In professional settings, correct terminology is usually taken as a reliable signal of accuracy. When a term is widely used and consistently translated, there is a natural tendency to assume that the underlying meaning travels with it. In law, that is a risky assumption. Legal concepts aren’t defined by their label alone, but also by their purpose, scope, conditions of application and, ultimately, their legal consequences.
Two concepts can align closely at the level of terminology and still diverge materially in practice, particularly across legal systems. One example is the relationship between liquidated damages in common law jurisdictions and contractual penalty clauses in many civil law systems. Translation-based systems will map one term to the other without hesitation, producing a result that reads cleanly and appears professionally sound. Yet in common law jurisdictions, liquidated damages are enforceable only if they represent a genuine pre-estimate of loss, whereas in many civil law systems, penalty clauses are generally enforceable even where they go beyond compensatory loss, subject in some cases to judicial adjustment. In other words, correct terminology is not the same as correct legal meaning, particularly where legal consequences diverge.
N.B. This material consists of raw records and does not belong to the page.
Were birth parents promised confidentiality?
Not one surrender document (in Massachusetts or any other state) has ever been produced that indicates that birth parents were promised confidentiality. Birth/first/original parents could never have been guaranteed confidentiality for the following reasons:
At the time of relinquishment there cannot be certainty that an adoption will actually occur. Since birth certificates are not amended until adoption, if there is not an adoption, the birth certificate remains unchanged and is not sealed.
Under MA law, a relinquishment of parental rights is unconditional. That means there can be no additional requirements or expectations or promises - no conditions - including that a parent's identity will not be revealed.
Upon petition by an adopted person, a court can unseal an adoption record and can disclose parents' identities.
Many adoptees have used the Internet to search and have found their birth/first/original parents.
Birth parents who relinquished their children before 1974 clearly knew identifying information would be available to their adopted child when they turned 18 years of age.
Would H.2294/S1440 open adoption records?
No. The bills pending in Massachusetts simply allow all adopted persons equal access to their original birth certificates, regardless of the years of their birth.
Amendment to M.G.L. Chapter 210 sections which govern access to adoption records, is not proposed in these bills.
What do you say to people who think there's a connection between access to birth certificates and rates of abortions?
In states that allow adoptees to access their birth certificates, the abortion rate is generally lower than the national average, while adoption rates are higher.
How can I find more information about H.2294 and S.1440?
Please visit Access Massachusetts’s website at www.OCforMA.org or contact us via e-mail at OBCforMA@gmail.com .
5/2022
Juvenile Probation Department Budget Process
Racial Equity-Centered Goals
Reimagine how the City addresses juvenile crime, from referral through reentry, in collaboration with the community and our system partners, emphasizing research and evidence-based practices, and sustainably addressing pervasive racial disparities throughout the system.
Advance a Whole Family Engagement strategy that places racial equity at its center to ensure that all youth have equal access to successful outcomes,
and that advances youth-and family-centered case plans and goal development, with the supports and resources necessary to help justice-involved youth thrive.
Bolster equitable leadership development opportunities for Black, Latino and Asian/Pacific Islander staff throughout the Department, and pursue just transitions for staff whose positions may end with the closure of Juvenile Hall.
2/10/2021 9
This would be manageable if legal terminology operated in isolation. In practice, however, it doesn’t. For a lawyer, a term carries a set of embedded assumptions about enforceability, remedies, procedural context and interpretation. When a familiar term appears, those assumptions are automatically activated. Readers fill in the gaps without necessarily realising that they are doing so.
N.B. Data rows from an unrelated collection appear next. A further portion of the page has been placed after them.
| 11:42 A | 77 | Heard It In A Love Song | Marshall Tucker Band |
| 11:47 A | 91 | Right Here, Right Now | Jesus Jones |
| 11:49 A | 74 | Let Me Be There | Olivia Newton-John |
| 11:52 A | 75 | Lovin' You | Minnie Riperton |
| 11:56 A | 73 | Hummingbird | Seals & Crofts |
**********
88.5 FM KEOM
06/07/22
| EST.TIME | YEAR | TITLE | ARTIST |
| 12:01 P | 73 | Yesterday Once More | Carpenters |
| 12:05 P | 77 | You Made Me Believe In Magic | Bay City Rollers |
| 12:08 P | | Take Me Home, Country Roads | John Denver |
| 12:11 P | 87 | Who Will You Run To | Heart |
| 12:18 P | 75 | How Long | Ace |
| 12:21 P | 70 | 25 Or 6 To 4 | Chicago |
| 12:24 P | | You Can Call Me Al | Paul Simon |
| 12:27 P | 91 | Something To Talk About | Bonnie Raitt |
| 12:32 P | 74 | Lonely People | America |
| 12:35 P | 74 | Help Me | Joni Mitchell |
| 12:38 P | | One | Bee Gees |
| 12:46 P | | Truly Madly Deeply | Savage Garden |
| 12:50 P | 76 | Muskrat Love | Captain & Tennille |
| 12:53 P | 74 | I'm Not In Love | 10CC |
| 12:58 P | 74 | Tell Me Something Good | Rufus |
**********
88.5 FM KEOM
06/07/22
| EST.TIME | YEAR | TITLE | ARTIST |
This is where the real risk emerges. Wording may be correct but still invite the reader to apply an incorrect legal framework. The problem isn’t simply an imperfect translation. Rather, it is that the output triggers a line of reasoning that doesn’t hold in the target jurisdiction.
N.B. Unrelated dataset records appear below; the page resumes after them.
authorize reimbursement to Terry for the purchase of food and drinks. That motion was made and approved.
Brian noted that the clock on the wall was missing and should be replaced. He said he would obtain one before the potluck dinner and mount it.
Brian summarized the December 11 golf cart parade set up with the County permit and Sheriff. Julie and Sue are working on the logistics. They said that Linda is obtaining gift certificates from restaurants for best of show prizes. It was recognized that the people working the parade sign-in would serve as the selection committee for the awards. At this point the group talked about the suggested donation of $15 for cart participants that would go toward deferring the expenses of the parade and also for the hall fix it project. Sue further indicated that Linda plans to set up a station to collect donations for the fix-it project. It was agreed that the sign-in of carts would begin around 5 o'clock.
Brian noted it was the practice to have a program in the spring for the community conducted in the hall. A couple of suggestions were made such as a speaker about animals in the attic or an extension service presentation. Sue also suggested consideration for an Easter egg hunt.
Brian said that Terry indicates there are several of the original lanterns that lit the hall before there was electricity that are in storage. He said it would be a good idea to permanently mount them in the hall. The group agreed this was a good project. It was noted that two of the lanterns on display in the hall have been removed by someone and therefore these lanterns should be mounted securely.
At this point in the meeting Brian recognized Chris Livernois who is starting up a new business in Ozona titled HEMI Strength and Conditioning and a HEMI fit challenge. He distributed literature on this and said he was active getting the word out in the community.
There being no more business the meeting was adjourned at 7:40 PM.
Errors of this kind are difficult to detect because texts look credible and precise, and follow patterns lawyers are trained to recognise. Under time pressure, or in routine workflows, it is easy for such output to pass review without deeper scrutiny.
The source of the problem sits in the data, not in how the output is reviewed. Foundation models are trained on large volumes of legal text, but not necessarily on structured representations of how legal concepts relate to one another across jurisdictions. They don’t carry explicit mappings of where concepts overlap, where they only partially align or where they lead to different legal outcomes. Faced with a gap, the model produces the most plausible approximation.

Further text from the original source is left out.